[Listed entries Boundary: Start]

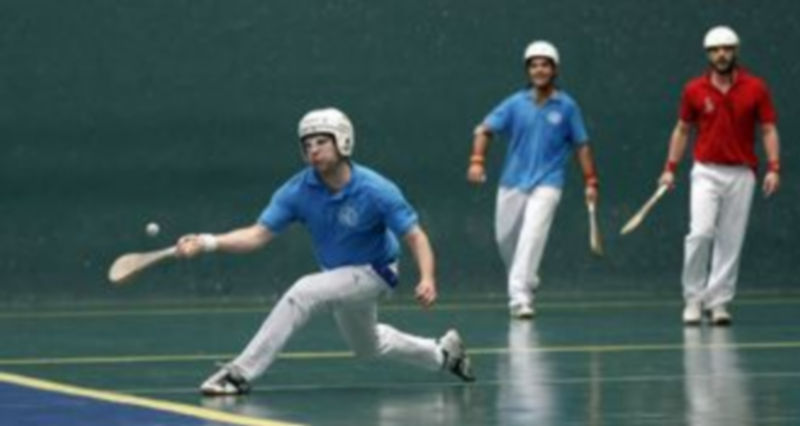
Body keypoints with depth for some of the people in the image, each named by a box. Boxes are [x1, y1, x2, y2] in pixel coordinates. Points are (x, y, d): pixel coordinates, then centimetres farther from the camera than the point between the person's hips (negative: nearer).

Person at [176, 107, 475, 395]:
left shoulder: (376, 191, -27)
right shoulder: (298, 191, -18)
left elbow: (415, 236, -24)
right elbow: (259, 234, -23)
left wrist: (427, 279, -42)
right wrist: (208, 243, -39)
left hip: (372, 273, -6)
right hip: (338, 275, 7)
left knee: (303, 292, -31)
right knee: (366, 345, 28)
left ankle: (240, 373, -28)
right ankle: (441, 353, 53)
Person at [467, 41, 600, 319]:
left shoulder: (566, 106, 0)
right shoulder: (516, 103, 2)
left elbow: (581, 145, 6)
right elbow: (485, 130, 3)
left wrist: (590, 182, 0)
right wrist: (477, 161, -13)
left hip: (547, 183, -3)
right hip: (512, 182, 3)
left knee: (533, 236, -21)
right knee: (505, 238, 9)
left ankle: (519, 296, -24)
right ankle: (526, 282, 36)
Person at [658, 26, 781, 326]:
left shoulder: (755, 88, 0)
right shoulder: (694, 90, 3)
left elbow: (768, 130, 0)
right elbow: (682, 130, 12)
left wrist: (773, 168, -12)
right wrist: (671, 168, 5)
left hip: (741, 174, 0)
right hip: (706, 172, 0)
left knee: (730, 241, 1)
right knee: (701, 232, -15)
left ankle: (718, 302, 7)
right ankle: (693, 298, -3)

[Listed entries Boundary: End]

» What this task involves:
Copy out every entry above exactly. Leave the pictures out.

» Response to this task:
Body keypoints with depth for some of the people in the image, each named by a box. Boxes are [x1, y1, x2, y2] in pixel coordinates. Points are (x, y, d): pixel coordinates, then centimetres farther from the camera than the point between the person's hips (negative: nearer).

Person at [176, 107, 475, 395]:
left shoulder: (376, 191, -27)
right shoulder: (298, 191, -18)
left elbow: (415, 236, -24)
right elbow: (259, 234, -23)
left wrist: (427, 279, -42)
right wrist: (208, 243, -39)
left hip: (372, 273, -6)
right hip: (338, 275, 7)
left knee: (303, 292, -31)
right knee: (366, 345, 28)
left ankle: (240, 373, -28)
right ankle: (441, 353, 53)
Person at [467, 41, 600, 319]:
left shoulder: (566, 106, 0)
right shoulder: (516, 103, 2)
left elbow: (581, 145, 6)
right elbow: (485, 130, 3)
left wrist: (590, 182, 0)
right wrist: (477, 161, -13)
left hip: (547, 183, -3)
right hip: (512, 182, 3)
left knee: (533, 236, -21)
right knee: (505, 238, 9)
left ankle: (519, 296, -24)
right ankle: (526, 282, 36)
Person at [658, 26, 781, 326]:
left shoulder: (755, 88, 0)
right shoulder: (694, 90, 3)
left elbow: (768, 130, 0)
right elbow: (682, 130, 12)
left wrist: (773, 168, -12)
right wrist: (671, 168, 5)
left hip: (741, 174, 0)
right hip: (706, 172, 0)
left knee: (730, 241, 1)
right knee: (701, 232, -15)
left ankle: (718, 302, 7)
right ankle: (693, 298, -3)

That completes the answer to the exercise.